The men in orange kneel, each black-

clad man standing behind with a knife.

We fear the worst and, in this universe,

the worst happens.

            But in that other place, the place

of peace, the men in black drop their knives

and throw their masks into the sand.

They unbind their brothers

and help them step out of the prison

suits. They shed forever their black

uniforms. Now twenty young men

stand nude in the bright sun.

They turn to the sparkling sea

and run into the water, each man

diving and splashing until he is cool

and refreshed.

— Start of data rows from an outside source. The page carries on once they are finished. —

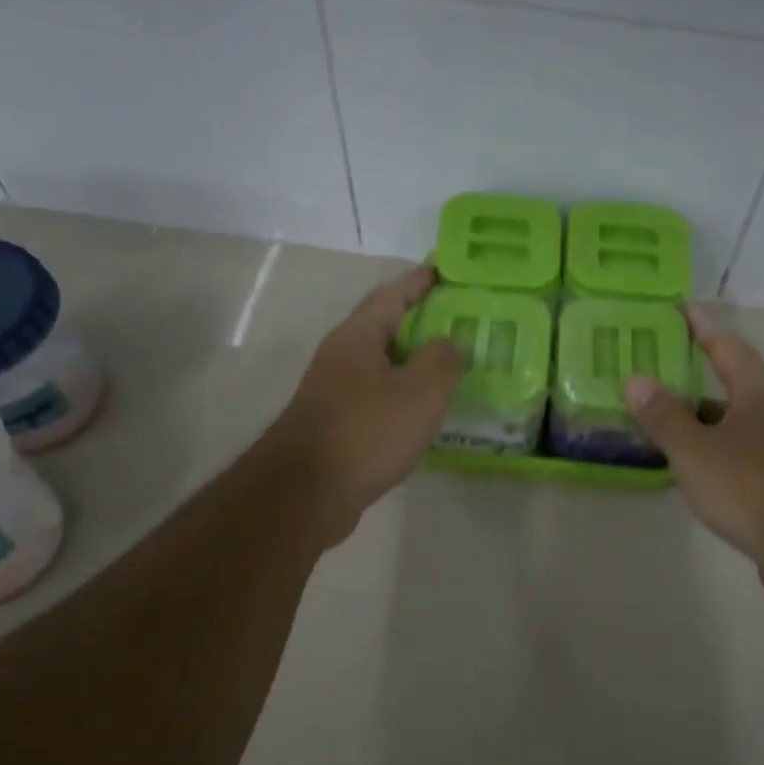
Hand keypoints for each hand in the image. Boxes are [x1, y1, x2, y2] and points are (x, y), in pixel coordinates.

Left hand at [271, 265, 463, 546]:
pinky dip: (401, 395)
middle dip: (419, 321)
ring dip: (411, 362)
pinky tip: (421, 413)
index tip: (444, 271)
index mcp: (358, 337)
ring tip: (448, 367)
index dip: (419, 281)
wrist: (305, 493)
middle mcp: (341, 357)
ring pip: (380, 365)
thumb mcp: (420, 392)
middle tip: (458, 321)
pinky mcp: (334, 425)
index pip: (392, 295)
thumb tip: (448, 343)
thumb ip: (442, 361)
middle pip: (384, 327)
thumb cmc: (366, 432)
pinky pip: (375, 397)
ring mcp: (333, 392)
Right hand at [624, 307, 763, 606]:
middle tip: (652, 375)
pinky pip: (738, 457)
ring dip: (700, 423)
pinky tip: (689, 470)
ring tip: (659, 423)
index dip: (702, 328)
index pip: (727, 347)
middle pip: (730, 387)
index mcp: (758, 393)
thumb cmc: (752, 486)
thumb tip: (635, 378)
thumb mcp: (696, 450)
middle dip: (693, 381)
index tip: (680, 310)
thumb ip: (664, 416)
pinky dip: (712, 455)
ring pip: (733, 426)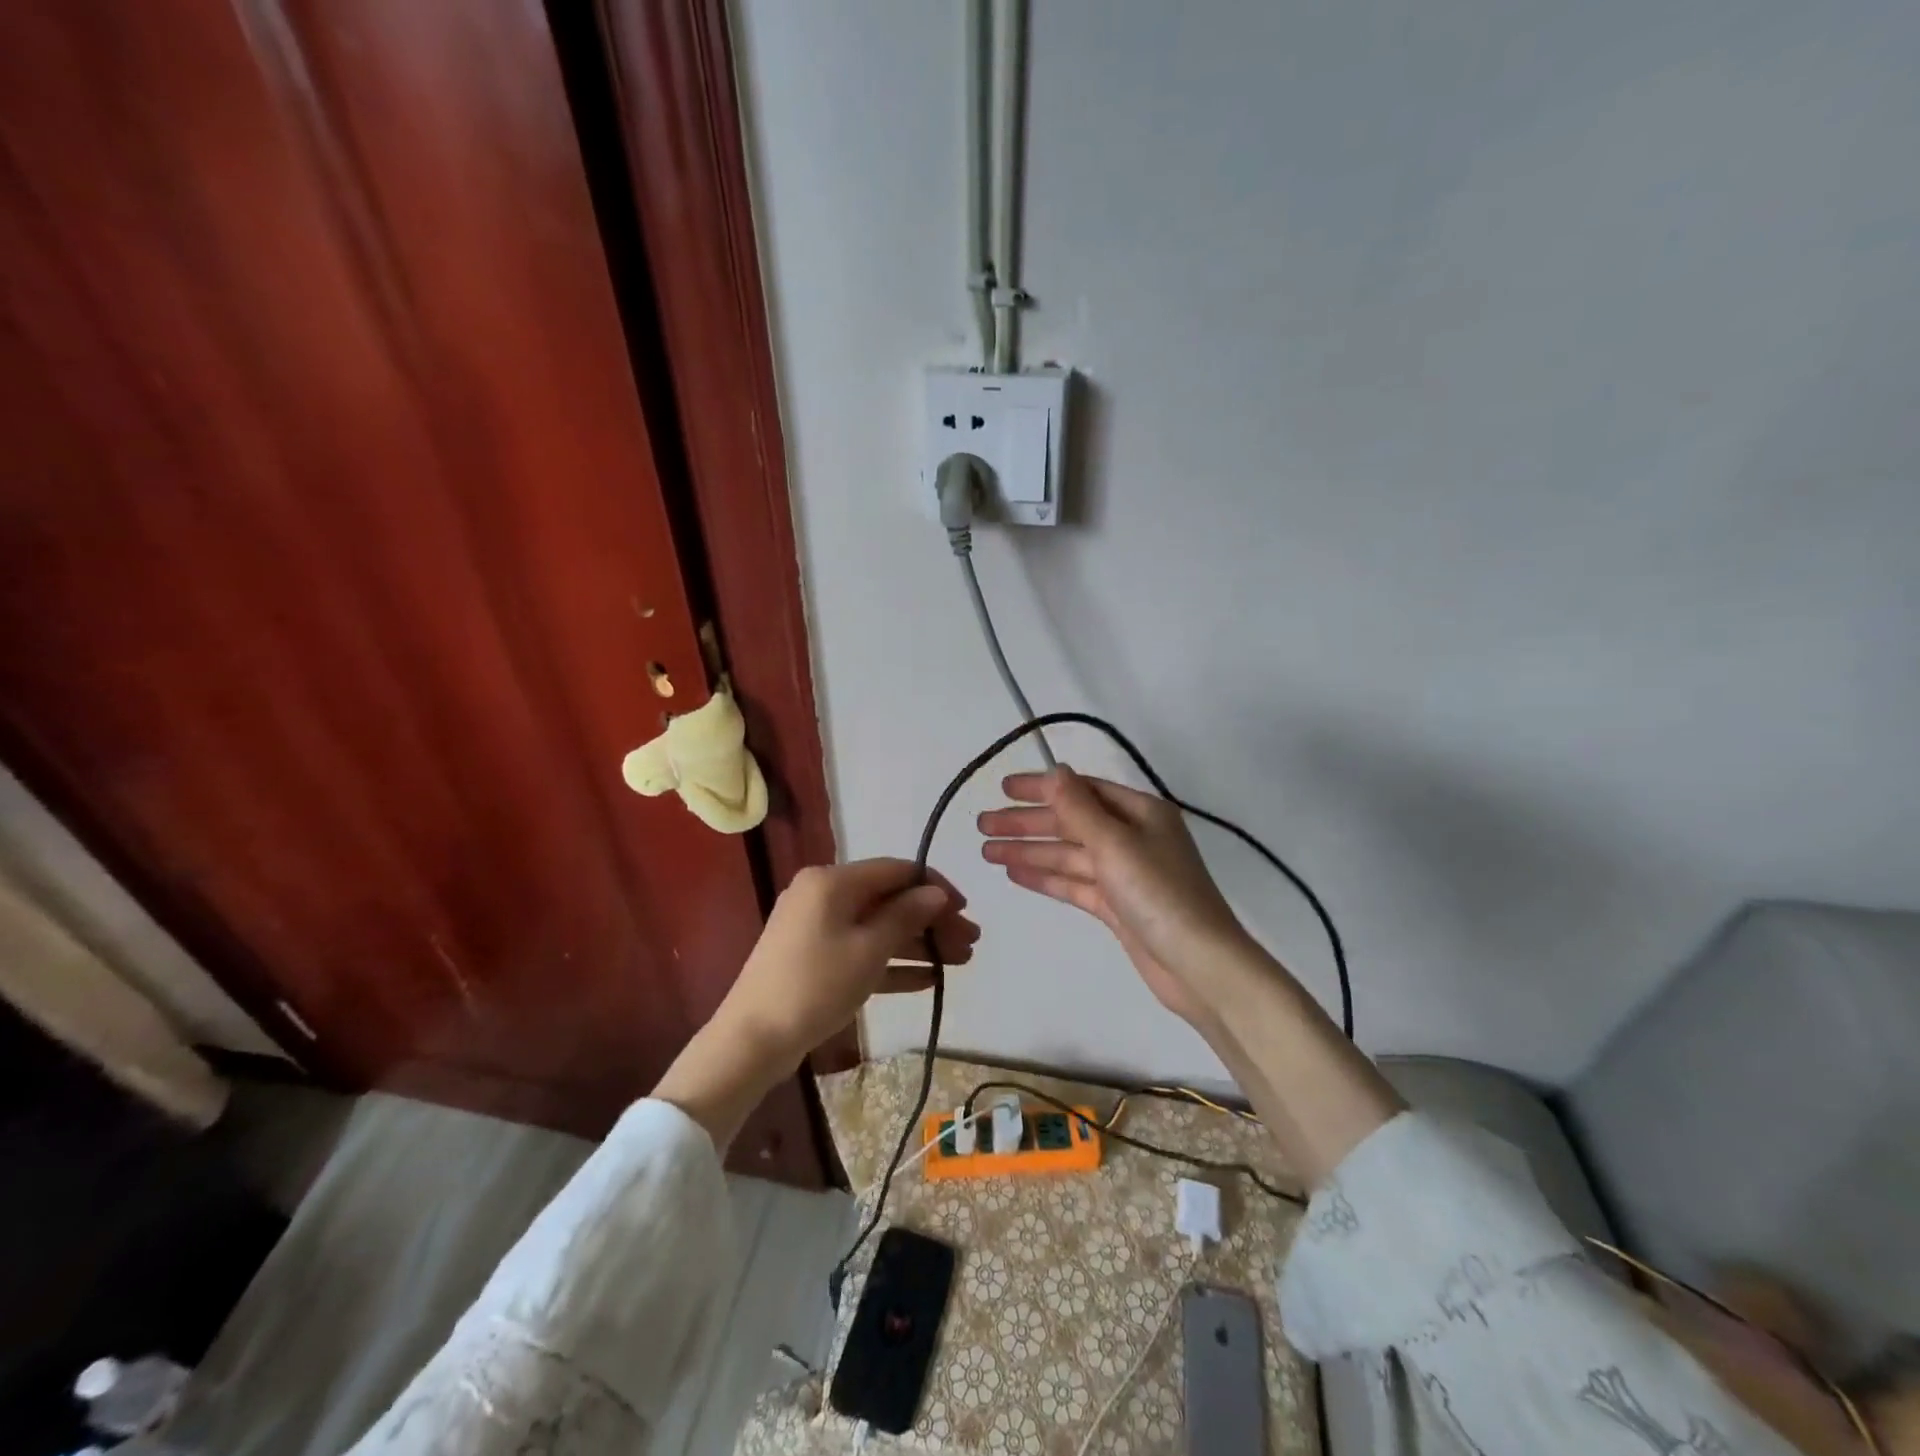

They help each other

onto the shore and into the shade,

share tea and sugar dates, discuss

their future plans: a marriage, an import-

export business, a wing on the house

for an old parent, for children.

They say: I would like to know more

about you, who are so much like me.

THE DAY NO ONE DIED

By Sharon Cumberland

There are seven billion people in the world.

Every second—every millisecond—thousands die

like drops of water rushing together

over a vast falls.

But on this particular day,

the old ladies gasping on mats in the corner of huts

or in hospices and hospitals, and the old men gazing at the ceiling

from their death beds, lived to see the sun rise once again.

Pedestrians walked safely down the sidewalks of the world,

and drunk drivers plowed into snow banks or hedges

instead of people or trees. Skiers also avoided trees,

and no boys hoping for paradise wrapped themselves in dynamite

to haunt the market places of Afghanistan or Syria

or Iraq. Mothers all over the world selected apples and coconuts,

mangos and pomegranates to take home on what seemed like a normal day.

But on this particular day, the epidemiologists

had a few more hours to unravel the secrets of Ebola, HIV/AIDS,

malaria. The little boy, alone in a sterile room in Liberia

could look through the plastic window at his mother for one more day.

No one noticed this miracle—the ICU nurse simply noticed

that all of her patients seemed to rally a little, and the hospice

volunteer went from bed to bed smiling into the quiet faces

of those who waited, some with hope, others—on this particular day—

with less resentment than usual.

City morgues caught up on their backlogs

because, as sometimes happens, there were no

murders on this particular day, and no kids falling out of windows

or into ponds or out of cribs, no Dads slipping on ice

or falling off ladders stringing lightsor clearing gutters. Firemen

ate lasagna and were grateful for an uneventful day.

Far away, in those places we send soldiers

but never go to ourselves, everyone seemed

to just sit down and smoke a cigarette, or a pipe,

or a hookah, and have a cup of coffee.

They all seemed to be waiting—waiting

for something all of them wanted.

On this particular day, everyone lived.